Heller is reporting from Arizona State University and Harvard College. Heller is puzzled by the drop in English majors at Arizona State University in eight years. However, “The university’s tenure track English faculty is seventy one strong–including eleven Shakespeare scholars most of them of colour.” Heller also doesn’t understand why the same number at Harvard College has fallen by three-quarters in the same time period. Harvard students are so focused on “identity.”

One of the most notable passages in the essay is when Amanda Claybaugh, a Harvard dean, admits that her English students are unable to read The Scarlet Letter. This popular fiction work is not even 200 years old and it is difficult to understand.

Heller and his correspondents offer some thoughts on the causes of the crisis. Professor James Shapiro from Columbia asserts ironically that 1958, when federal money was first opened with the National Defense Education Act, marked “the beginning of glory days for the humanities.” However, everything went to hell after the money stopped in 2007.

This is absurd, and the real problem is bad professors who teach bad curricula. The wider education crisis is also evident, leaving even the most elite university students unable engage with the material taught to them in middle school a century ago. In the immediate sense, however, the decline of the humanities can be attributed to many factors.

It began a few generations back–1958 is a good starting point, but the double influx from Vietnam draft dodgers (and G.I.) was a much more significant one. A decade later, the Bill beneficiaries are probably a better choice. This is when people with no business in America began flooding American campuses. This shift required the beginning of the dumbing down. The dumbdown began when enough newcomers were able to get into PhD programs, then onto faculties.

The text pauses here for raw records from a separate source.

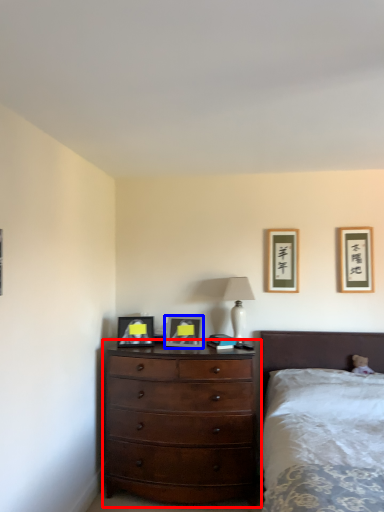
Question: Which object appears farthest to the camera in this image, chest of drawers (highlighted by a red box) or picture frame (highlighted by a blue box)?

Choices:
 (A) chest of drawers
 (B) picture frame

Answer: (B)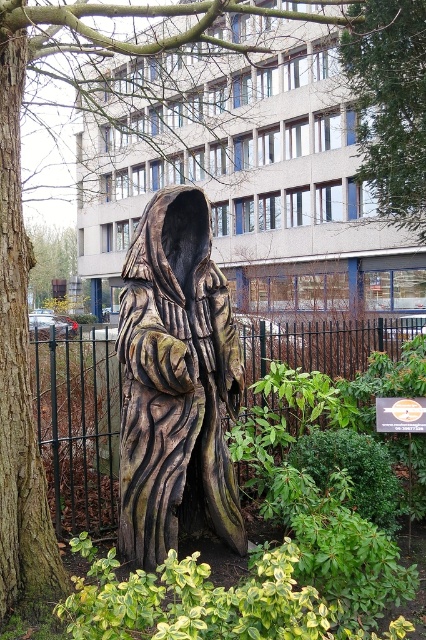
Does wooden statue at center come in front of brown textured bark at left?

No, it is not.

The image size is (426, 640). Find the location of `wooden statue at center`. wooden statue at center is located at coordinates (175, 381).

Is point (219, 467) closer to viewer compared to point (339, 60)?

Yes.

Does wooden statue at center come in front of green leafy tree at upper center?

That is True.

Is point (138, 458) less distant than point (379, 204)?

Yes, it is in front of point (379, 204).

Identify the location of wooden statue at center. Image resolution: width=426 pixels, height=640 pixels. (175, 381).

Between brown textured bark at left and green leafy tree at upper center, which one is positioned lower?

brown textured bark at left

Does brown textured bark at left come behind green leafy tree at upper center?

No, brown textured bark at left is in front of green leafy tree at upper center.

Between point (29, 557) and point (400, 33), which one is positioned behind?

Positioned behind is point (400, 33).

Where is `brown textured bark at left`? The image size is (426, 640). brown textured bark at left is located at coordinates (19, 374).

It is possible to discuss how much the problems of LGBT radicalism and racial discrimination, which are some of the most visible humanities of today, lie downstream from this process. It is neither political nor economic. It is academic.

Between 2012 and 2020, human nature didn’t change. English departments did. The last remnants of the old regime were gone. (My friend, the famed Spenser expert, went into rest during the first weeks after the pandemic. This was sixty-seven year after he graduated Yale. Anyone who has ever walked into an English class in any American school today will understand what happened to the English major. Literature study has lost its appeal in those days.

A few weeks back, I was dragged to a bookstore/cafe/bar which did not score well on all of these counts. I discovered a book of Pound’s selected poetry among the piles of BLM manifestos. It included “Near Perigord” and was not like the one I had in my study.

I was pacing near the fireplace a few days later as I read the poem that had first captured my imagination during an undergraduate English class.

It still sings and haunts me, and I’m happy to report it can still excite young men with its mix of romance and conspiracy and of strategy and lyrics–in a way no disquisition about racism in The Tempest ever could.

It will be found on every college syllabus in the country. Then ask yourself why the humanities are dying.

More Stories

Stay informed by joining TruthRow

24/7 coverage from 1000+ journalists. Subscriber-exclusive events. Unmatched political and international news.